With no centralized federal database of drivers who have failed drug tests, lawmakers and trucking industry officials said drug users can easily apply for a new job if a driver fails another company’s drug test. The “job hopping” can be fixed with congressional action, said Rep. John Boozman, R-Rogers, a member of the subcommittee. “We really do need a system where employers can very readily look and see where somebody’s been fired four times for drugs,” Boozman said. “I think that’s where Congress comes in. I think that would be very doable.”
An Arkansas law that takes effect Jan. 1 creates a statewide database that indicates positive drug and alcohol tests for holders of commercial driver’s licenses. Six other states have similar laws.

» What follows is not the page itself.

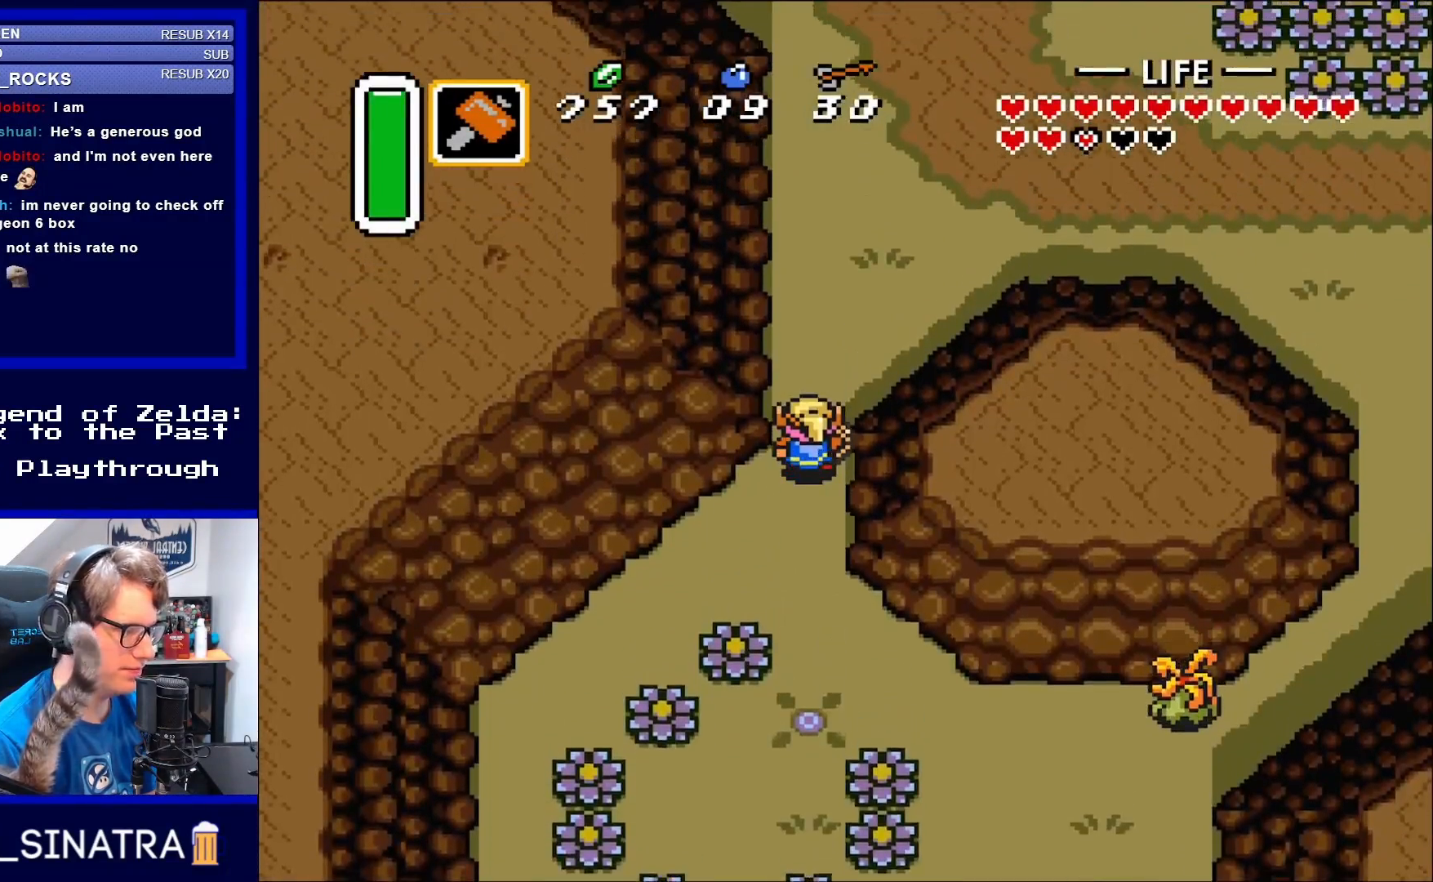
{"buttons": ["DPAD_UP"], "events": []}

The American Trucking Association supports a national clearinghouse for test results, said Greer Woodruff, a member of the association’s safety policy committee and a senior vice president at Lowell-based J.B. Hunt Transport, Inc. Woodruff said he was convinced J.B. Hunt and other carriers are following federal regulations. He blamed “holes in the system” for drug users that go undetected.”The ATA recommended Congress consider a ban on the sale of substances that dilute or adulterate urine. With more than 12 million people subject to mandatory drug testing, each one using the products poses a serious safety concern, Woodruff said. The industry also called for more government oversight of collection sites and for rules that allow alternative drug testing methods, such as by hair or saliva.